‘Staged’ Review: Michael Sheen and David Tennant Continue Their Delightful Journey Through Lockdown TV Metacomedy

Thinking about where the characters of “Staged” end and the performers themselves begin was hard enough in the show’s opening season, a set of six episodes that debuted on the BBC in the early months of last year’s lockdown. The show saw Michael Sheen and David Tennant playing slightly outsized versions of themselves, fumbling through their attempts to put on a virtual play.

The show drew on their past working relationship while finding the precise right level of industry references to play with. Sheen and Tennant would make the occasional nod to their turns on “Good Omens” with some sprinkling of “Frost/Nixon” and “Doctor Who”-related jabs. (The season-long running gag about billing order was as delightful in its simplicity as it was in its execution.) Amidst failed rehearsals and spats over wounded prides, the main focus remained the evolution of their friendship while being wedged on opposite sides of the country.

So the first season of the show — produced with surprising speed and efficacy — ended up being far more than a string of endless dated Zoom call gags. Wisely, the show has never pretended to ignore the realities of the outside world (in both interstitial b-roll and direct dialogue references). The more prominent throughline followed David and Michael’s artistic jealousy, being trapped in place far more creatively than physically. Even in a time when entire corners of the entertainment industry were on pause, “Staged” tapped into the anxiety of having to confront how you define your relative worth.


Michael Sheen in “Staged”

BBC

This new season of “Staged,” which premiered on the BBC in the UK earlier this year and is now available to stream on Hulu, takes that idea and expands it out on an even wider scale. Pulling back yet another meta industry layer, the season opens with a reveal that the events of the first season were really part of a production put on by yet another fictional David and Michael, who are now dealing with the prospect of being recast for an American remake. (It’s a testament to writer/director Simon Evans — also returning to play himself — that all of this plays out far more straightforwardly and logically than any written synopsis might have you believe.)
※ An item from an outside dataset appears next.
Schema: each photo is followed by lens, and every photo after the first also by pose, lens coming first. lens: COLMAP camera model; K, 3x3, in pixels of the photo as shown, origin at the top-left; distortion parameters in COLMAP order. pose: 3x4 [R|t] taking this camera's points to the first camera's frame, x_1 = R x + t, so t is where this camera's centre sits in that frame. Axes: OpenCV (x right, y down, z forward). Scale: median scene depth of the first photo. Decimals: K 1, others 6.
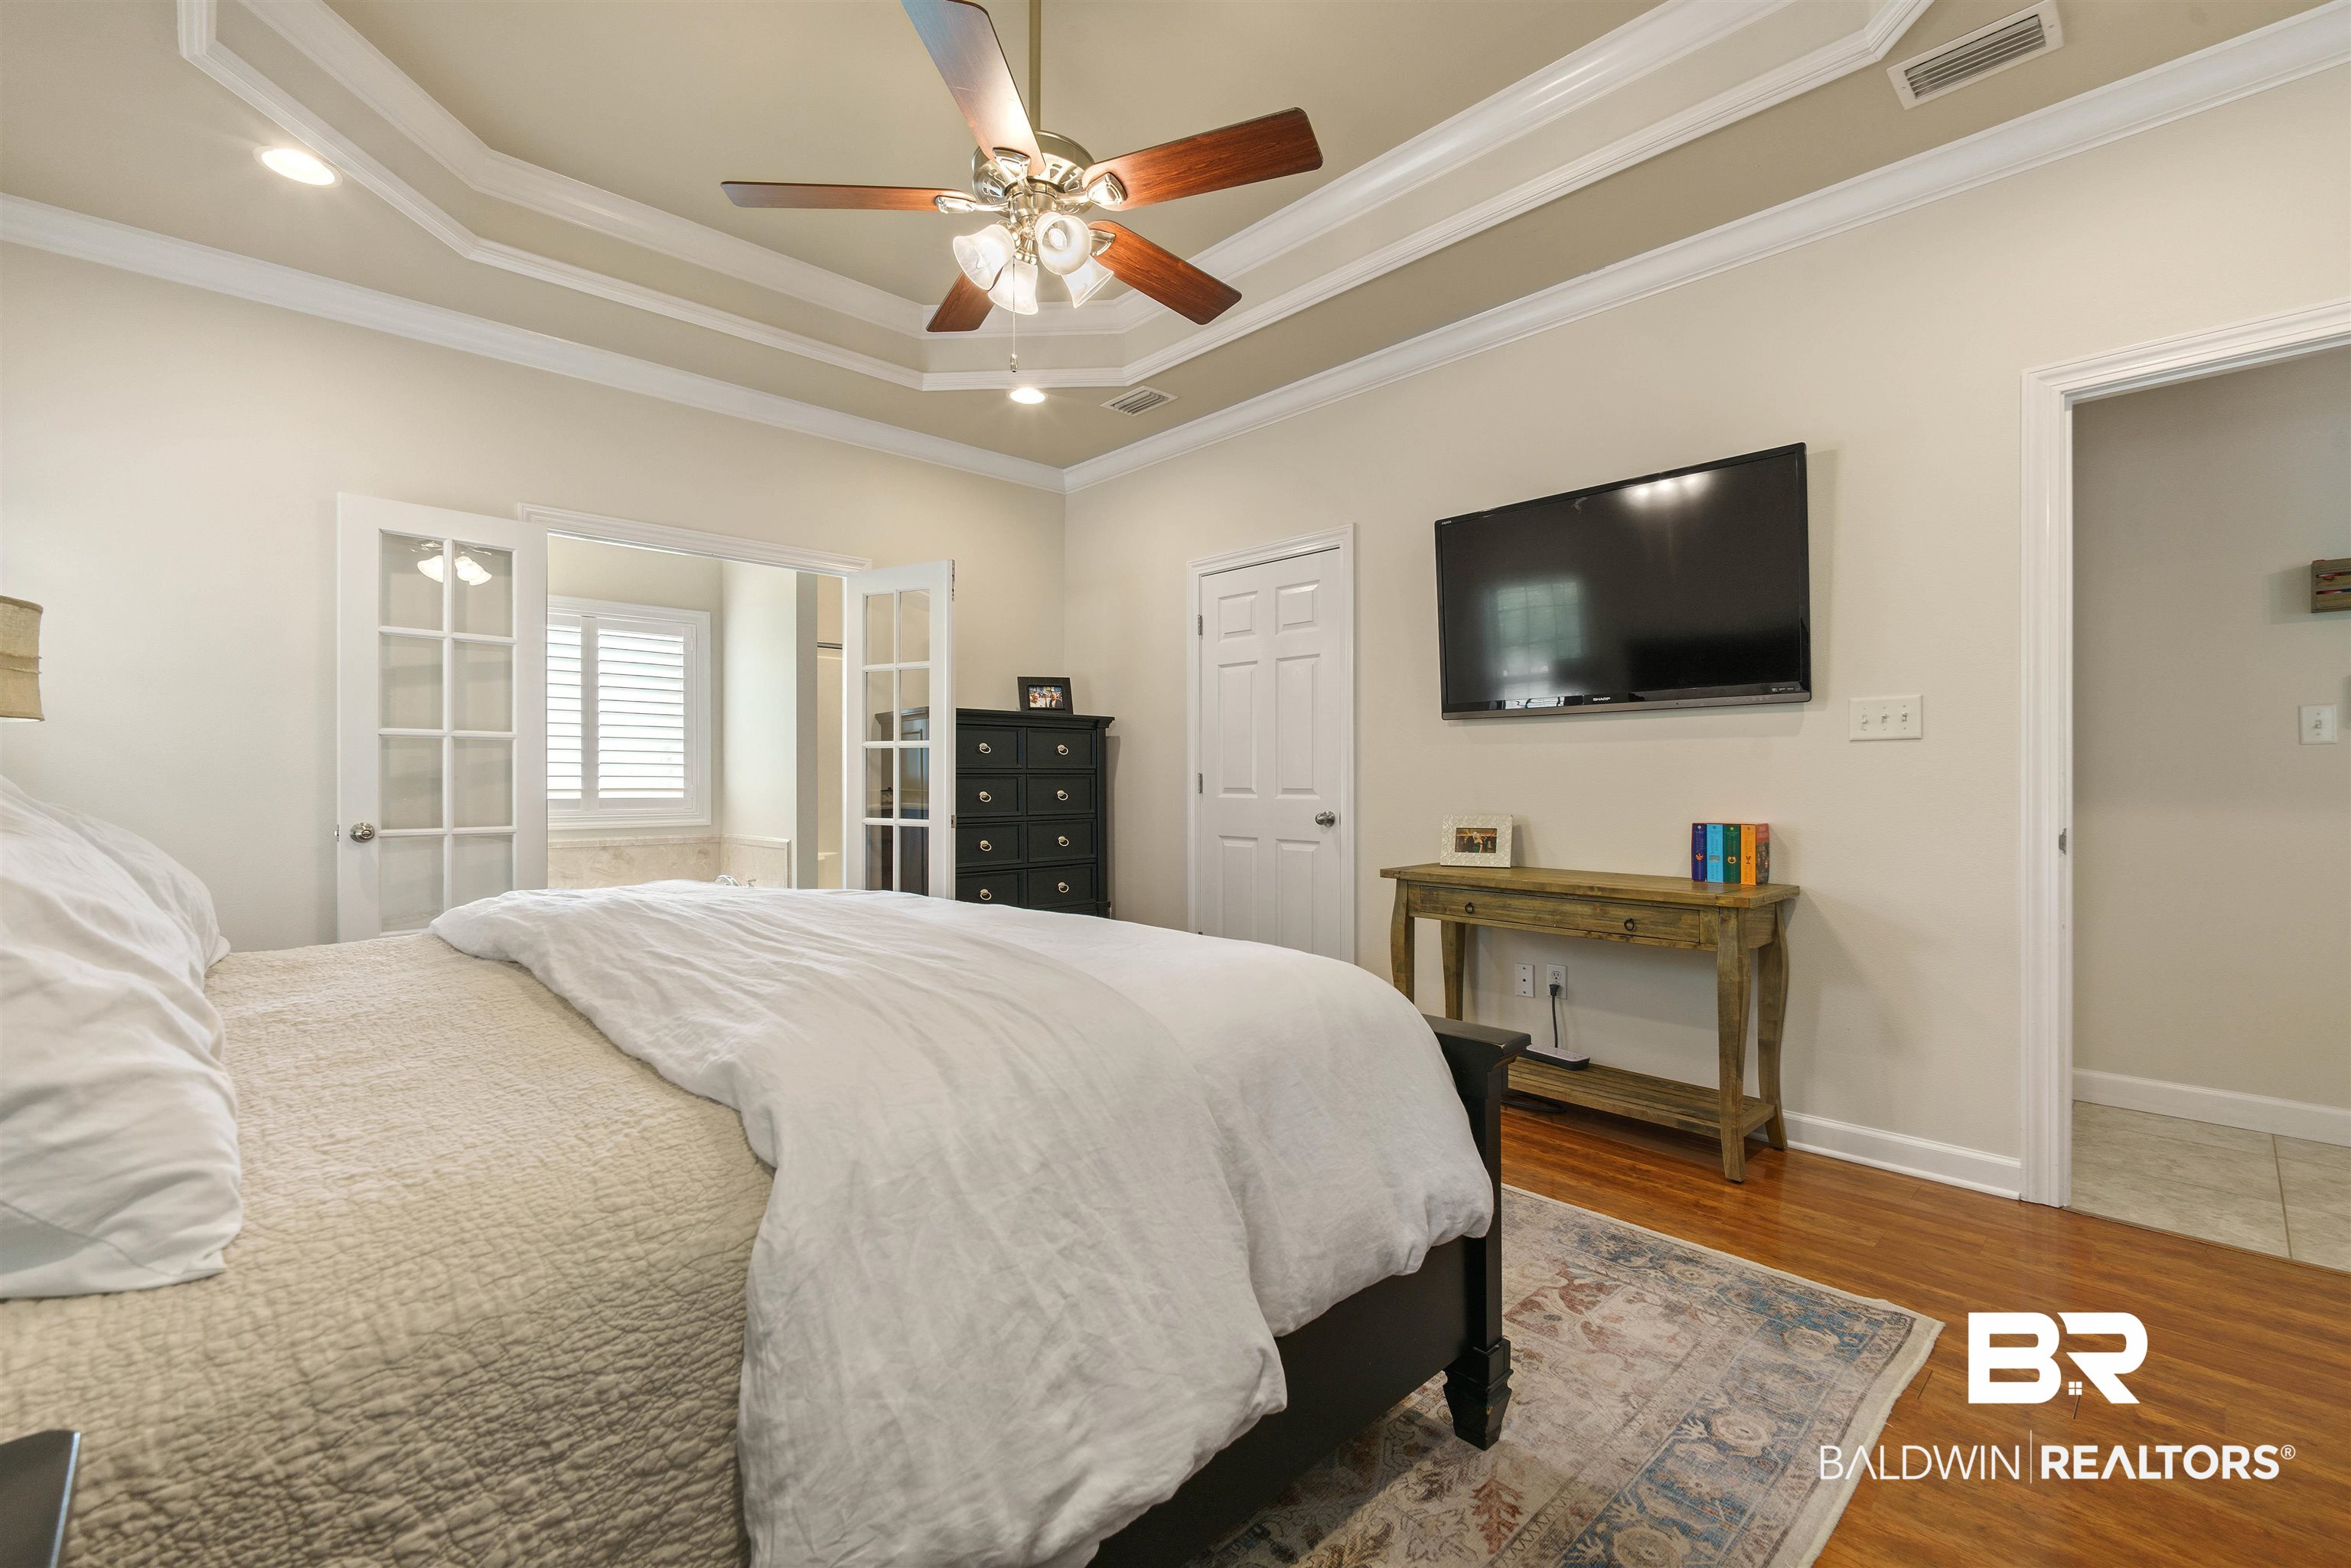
lens RADIAL K [[1010.6, 0, 1190.5], [0, 1010.6, 778.4], [0, 0, 1]] dist [-0.002363, 0.000340]
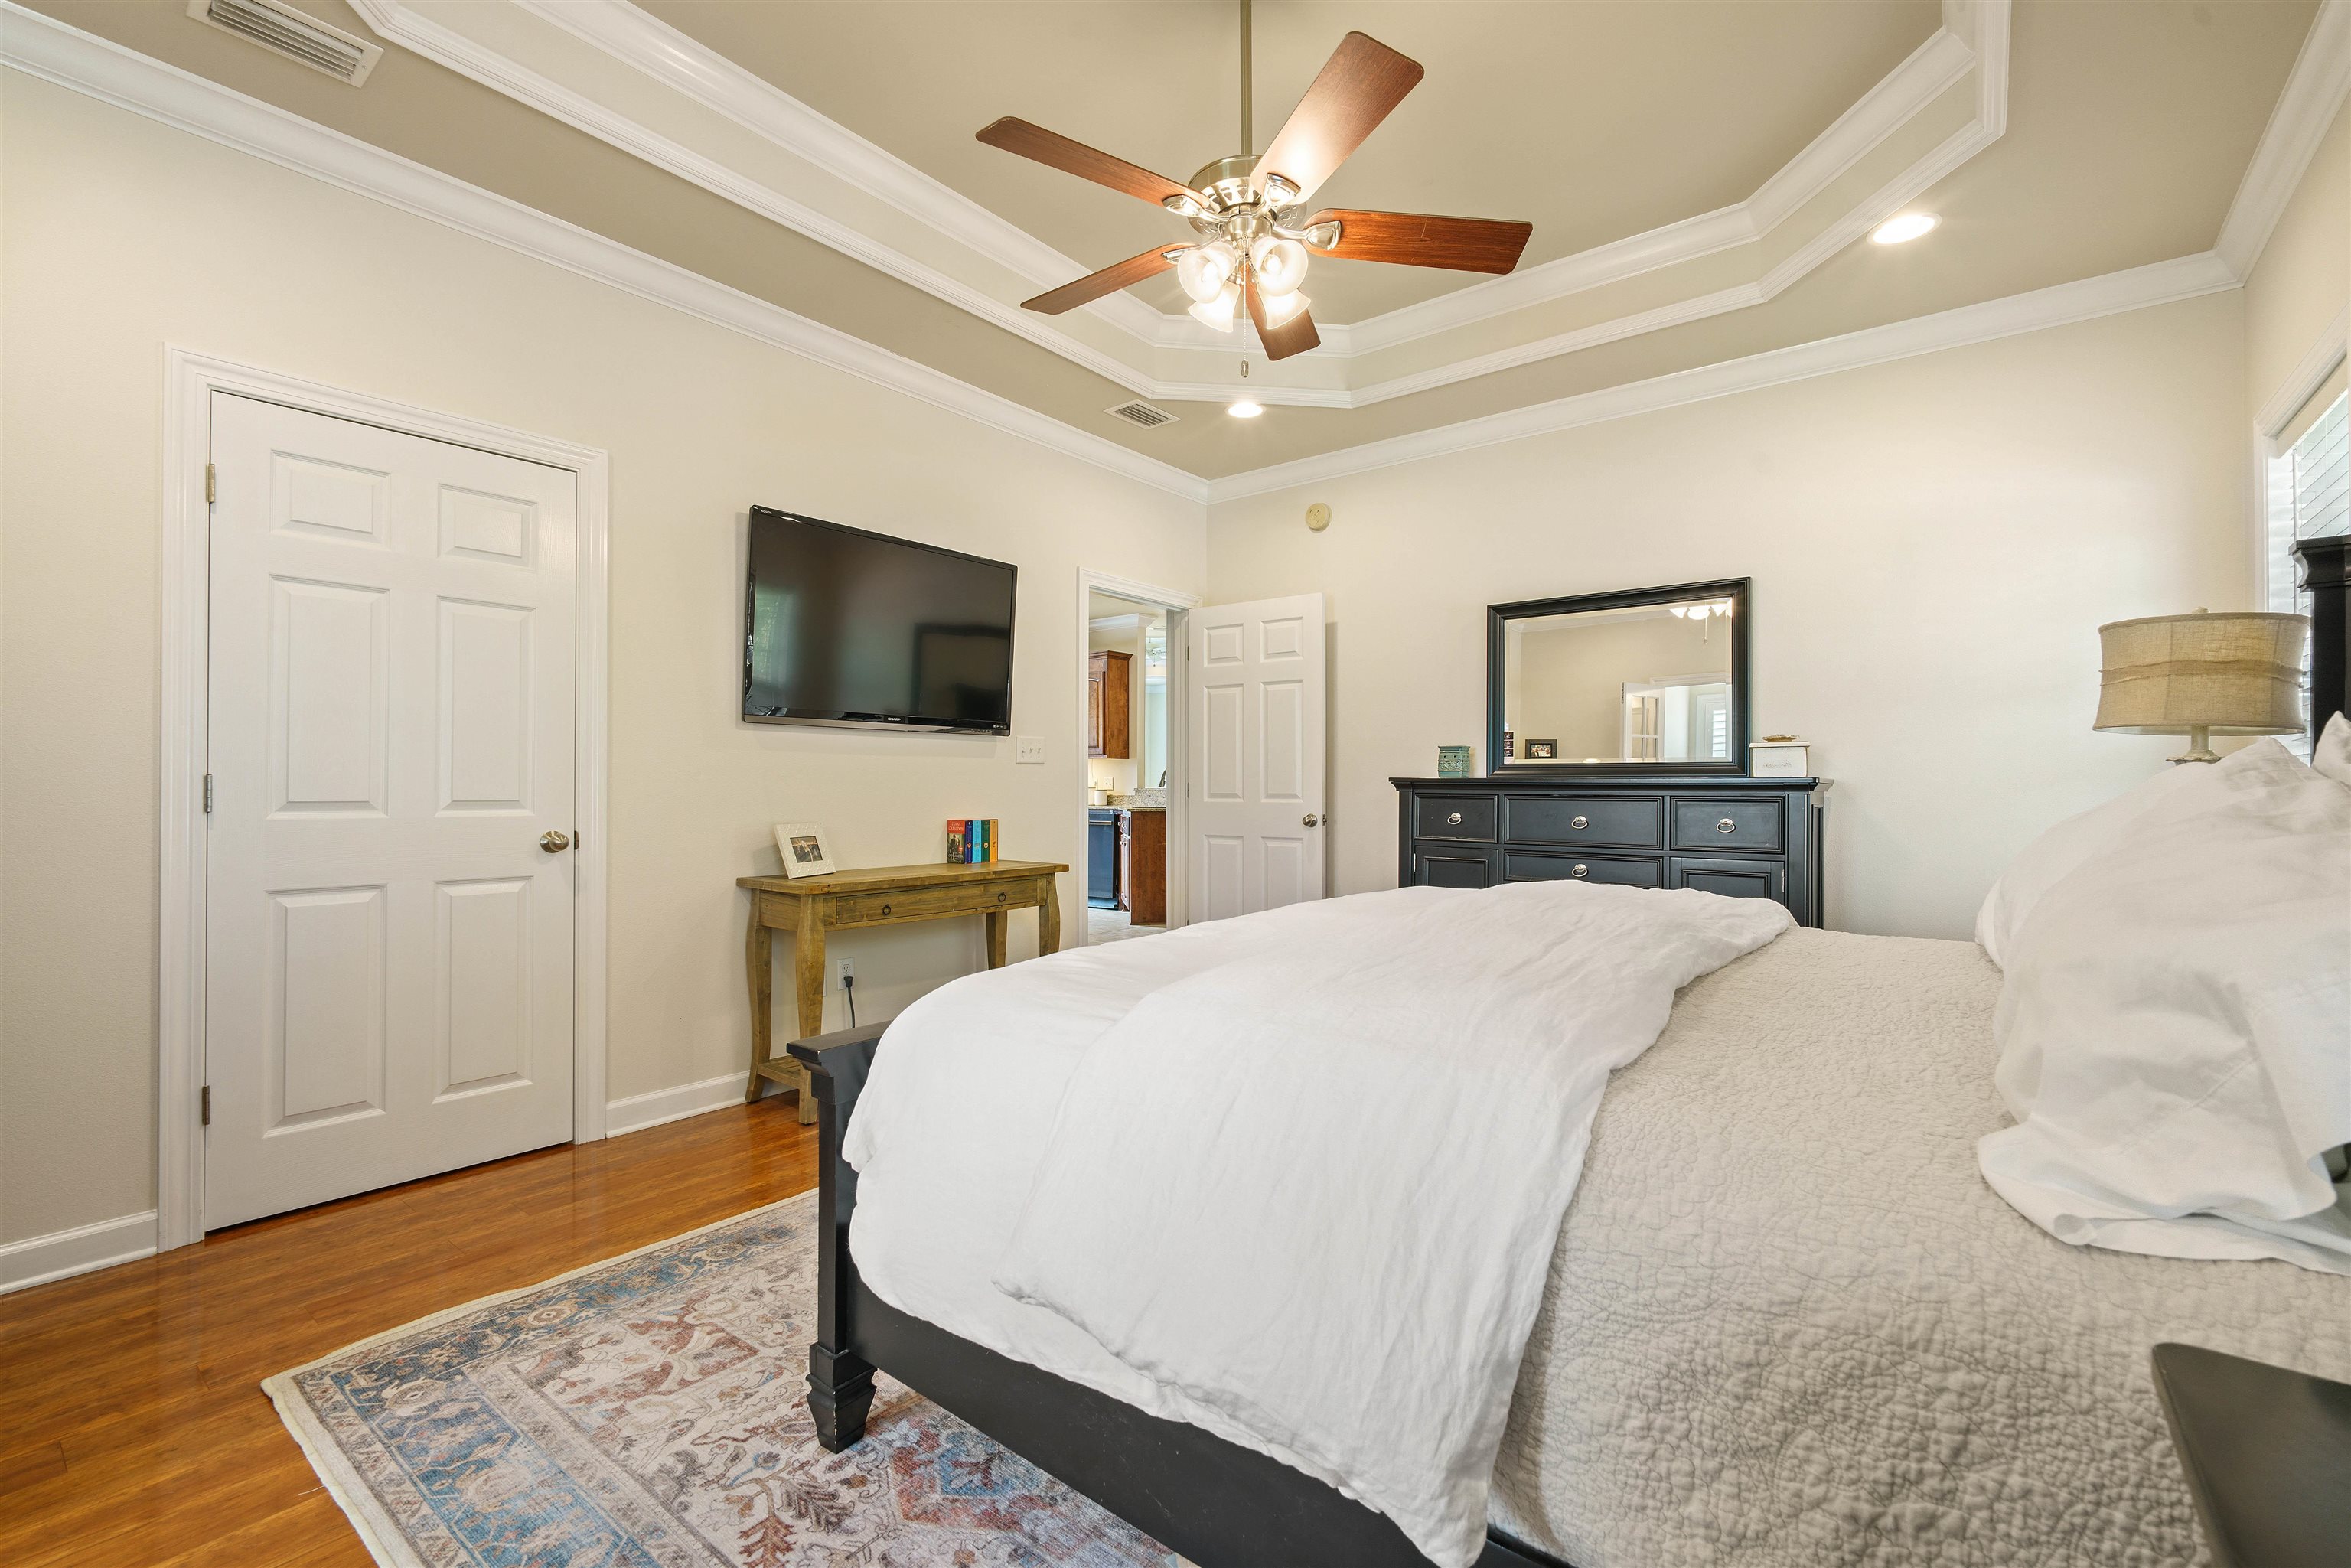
lens RADIAL K [[1010.6, 0, 1188.8], [0, 1010.6, 781.3], [0, 0, 1]] dist [-0.002363, 0.000340]
pose [[-0.145359, 0.011357, 0.989314, -1.195103], [-0.000996, 0.999932, -0.011625, 0.009575], [-0.989378, -0.002675, -0.145338, 1.242062]]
It’s surprising to see how much “Staged” Season 2 is a natural build on the first six episodes. The “American remake” structure is a little too high concept at times, but Evans manages to find ways to follow through on those ideas of confronting a past career and being forced to define success in new ways. The handful of actor cameos that dotted the opening season grows exponentially. The time given to David, Michael, and Simon’s respective families, as Georgia Tennant, Anna Lundberg, and Lucy Eaton gradually find a way to work together on a project of their own.

The show’s initial on-the-fly style didn’t feel restricted by production limitations. Simple changes in rooms and venues, even the idea of fading characters’ chat boxes in and out, tapped into a slightly different rhythm than the many attempts at Zoom theater that have popped up over the past year. (Editor Dan Gage rightly gets a Season 2 in-show shoutout.) “Staged” hasn’t felt hemmed-in by having to frame each character exactly in neat chat windows or reconceptualizing virtual shot-reverse shots. Just as Sheen and Tennant’s rapport feels utterly natural, there’s a purposeful looseness to the whole thing that draws its energy from its inherent constraints.


David Tennant in “Staged”

BBC

Even when everyone’s in separate rooms, it’s fun to see “Staged” Season 2 handle two of the trickiest hurdles in fiction: intentionally bad acting and intentionally bad writing. Seeing the lack of chemistry between the potential American remake replacements only makes the parts of “Staged” that come before it seem even stronger in retrospect. Evans’ writing (even he winks in Season 2 toward the idea that everyone assumes that the show’s two stars must have ad-libbed all their lines) and the comfort with which the various households ease into these back-and-forths make those lines between fiction and not all the more unnecessary to identify.

If there’s one hiccup in “Staged” Season 2, it’s that this show-within-a-show web stretches out a tad thin at points throughout the season. Seeing which guest star each new episode manages to trudge up is one of the show’s baked-in strengths, but there are a few episodes in this new season that feel like bringing back characters who worked better in the story as one-offs. Even still, the show finds the perfect crest for the cameo wave with a penultimate episode that makes a whole journey of misadventures utterly worth it.

Tennant and Sheen aren’t the sole attractions of “Staged,” but they are the main ones. Much as the former has shown his skill as a podcast host and the latter an always welcome guest, there’s a freedom in their back-and-forth that comes from a combination of keen editing and an innately interesting starting point. By turns absurd and sweet, with a heavy dose of the specific and a frequent dash of the universal, “Staged” may be the piece of entertainment that’s best channeled the frustrations of the past year. As much as we can hope this is the last set of episodes that have to be made under these conditions, there’s certainly enough DNA here to persist long after its two main characters can comfortably film in the same place once again.

Grade: B+

“Staged” Season 2 is now available to stream on Hulu.